Alla fine degli anni Sessanta però Tognazzi non è più solo un’icona della risata, ma è uno dei grandi interpreti del cinema di qualità. E torna in televisione con una serie, che lui stesso dirige, che si ispira alla grande commedia all’italiana. A scrivere i soggetti e le sceneggiature delle puntate ci sono i maestri Age e Furio Scarpelli, che ne confezionano sei.

Il genere è quello della commedia appunto, ma una commedia tinta di giallo, visto che il protagonista Francesco Bertolazzi – impersonato dallo stesso Tognazzi, e il cui cognome non a caso fa risonanza – è un investigatore privato e gioca sulle sue iniziali “F” “B” e “I” di investigatore per farsi pubblicità. La sua è una ditta a conduzione familiare, ma che punta a una clientela distinta e soprattuto abbiente.

Nella prima puntata, “Sparita il giorno delle nozze”, a interpretare un’antipatico antiquario che ama viaggiare su una delle automobili appartenute a Mussolini c’è Marco Ferreri, amico personale di Tognazzi, nonché grande regista e autore di pellicole straordinarie interpretate dallo stesso grande artista cremonese.

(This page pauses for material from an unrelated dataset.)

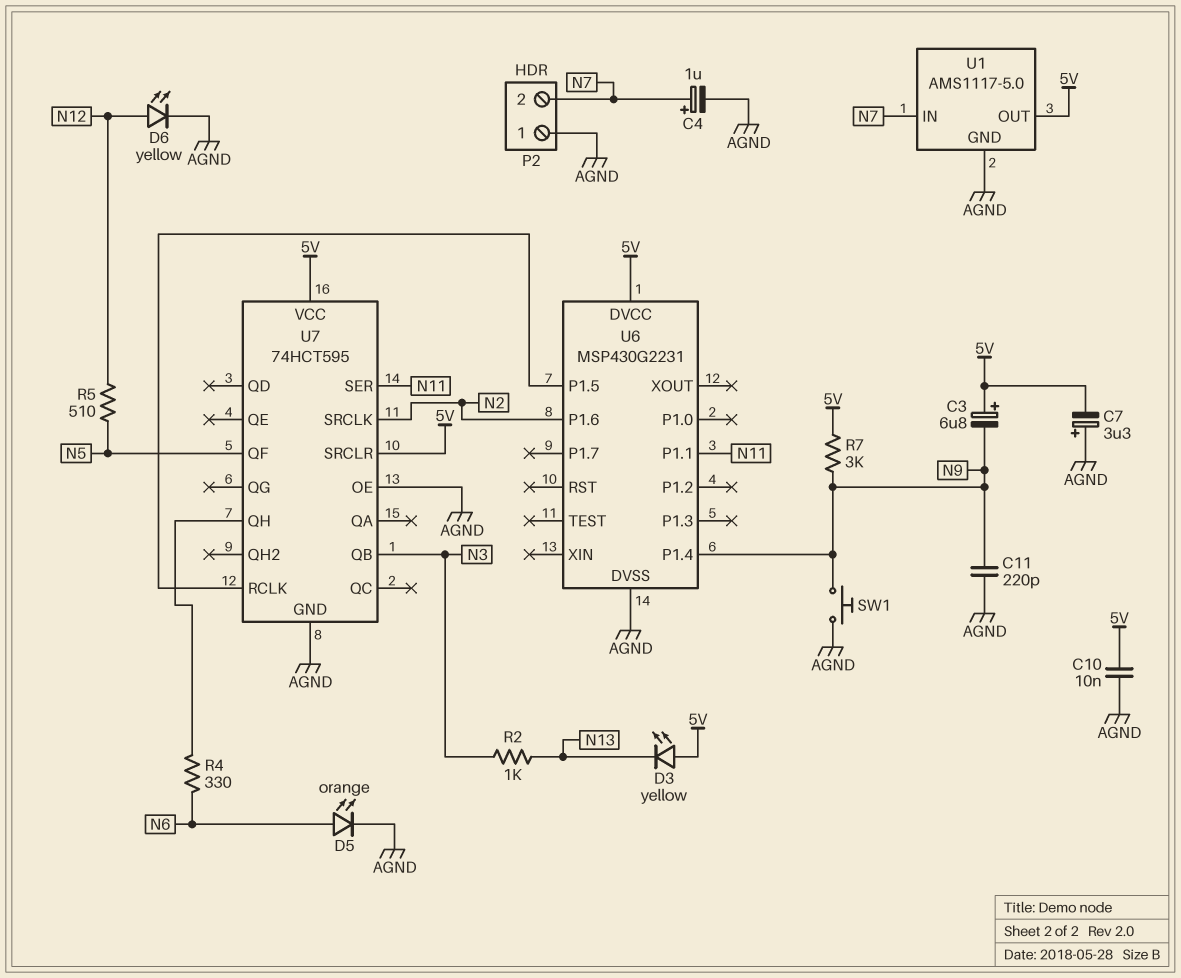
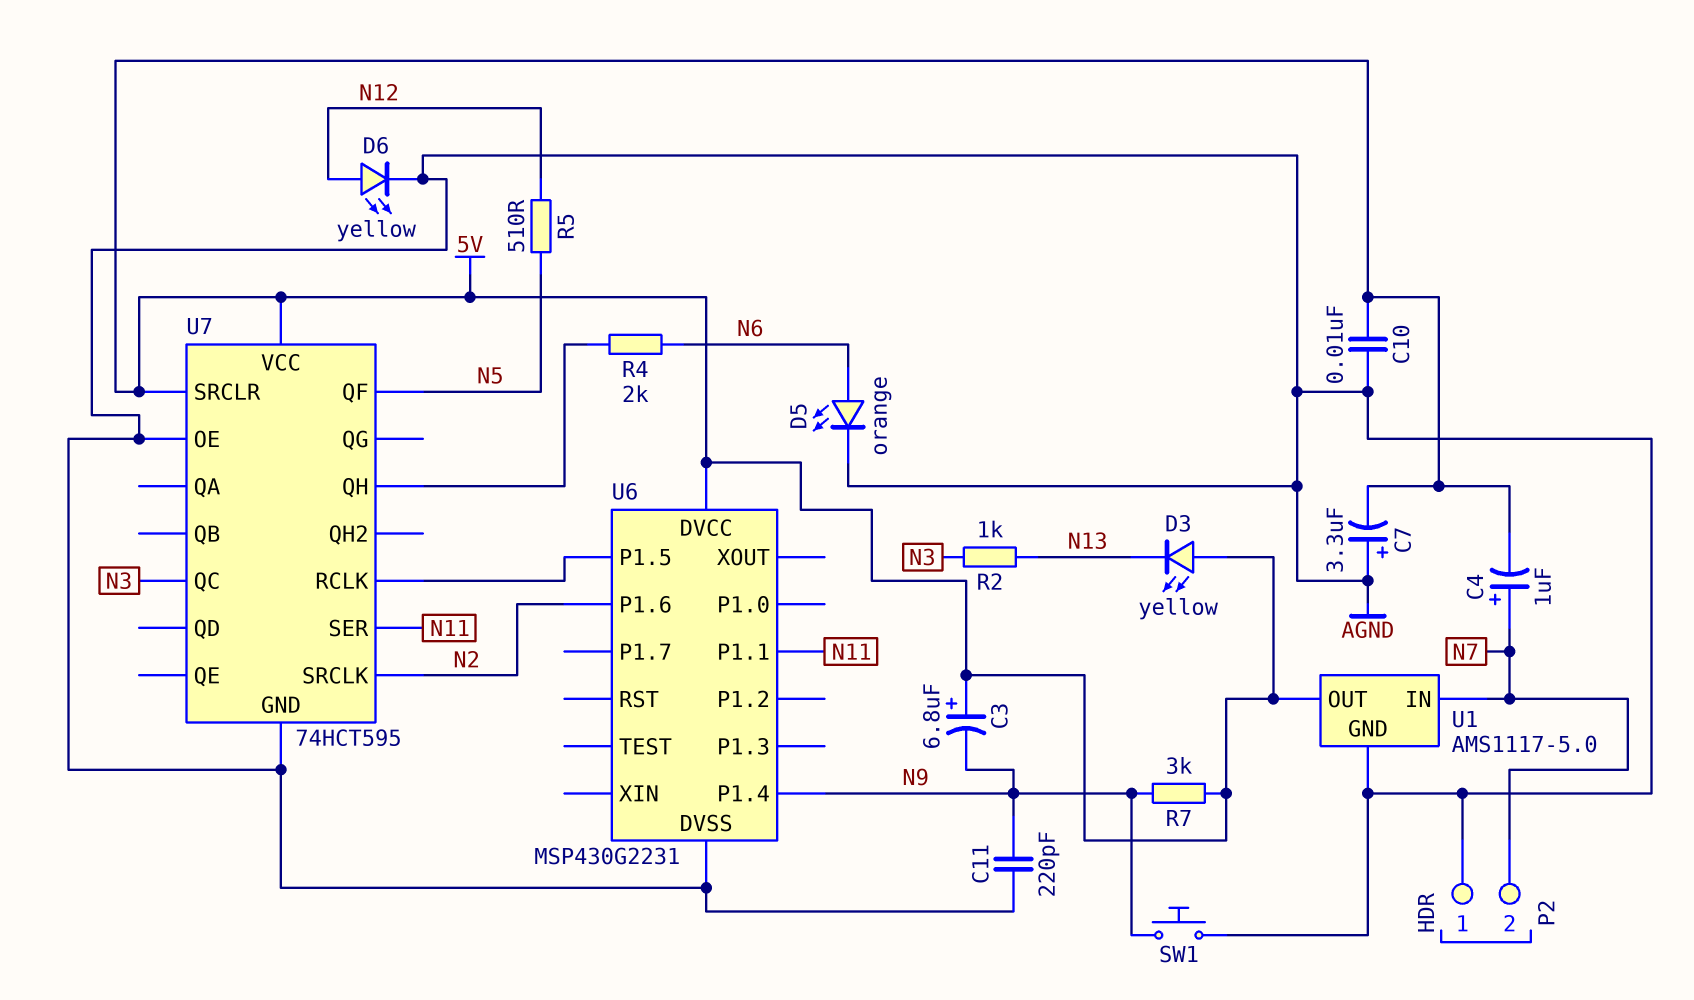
C4: 1uF (plus N7, minus AGND) -> 1uF (plus N7, minus 5V)
R4: 330 (N6, U7/QH) -> 2k (N6, U7/QH)
U7 pin QB: N3 -> none
U7 pin QC: none -> N3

Le altre puntate sono: “Il ritorno di Ulisse” (con fra gli interpreti Nora Ricci); “Rapina a mano armata” (con Stefano Satta Flores); “Notte americana” (con Franco Fabrizi); “Labbra serrate” (con Enzo Cannavale), e “Getto della spugna” (con Achille Togliani).

Al momento questa deliziosa serie prodotta dalla nostra televisione nazionale è praticamente introvabile. Solo qualche brano è visibile su Youtube …Sob.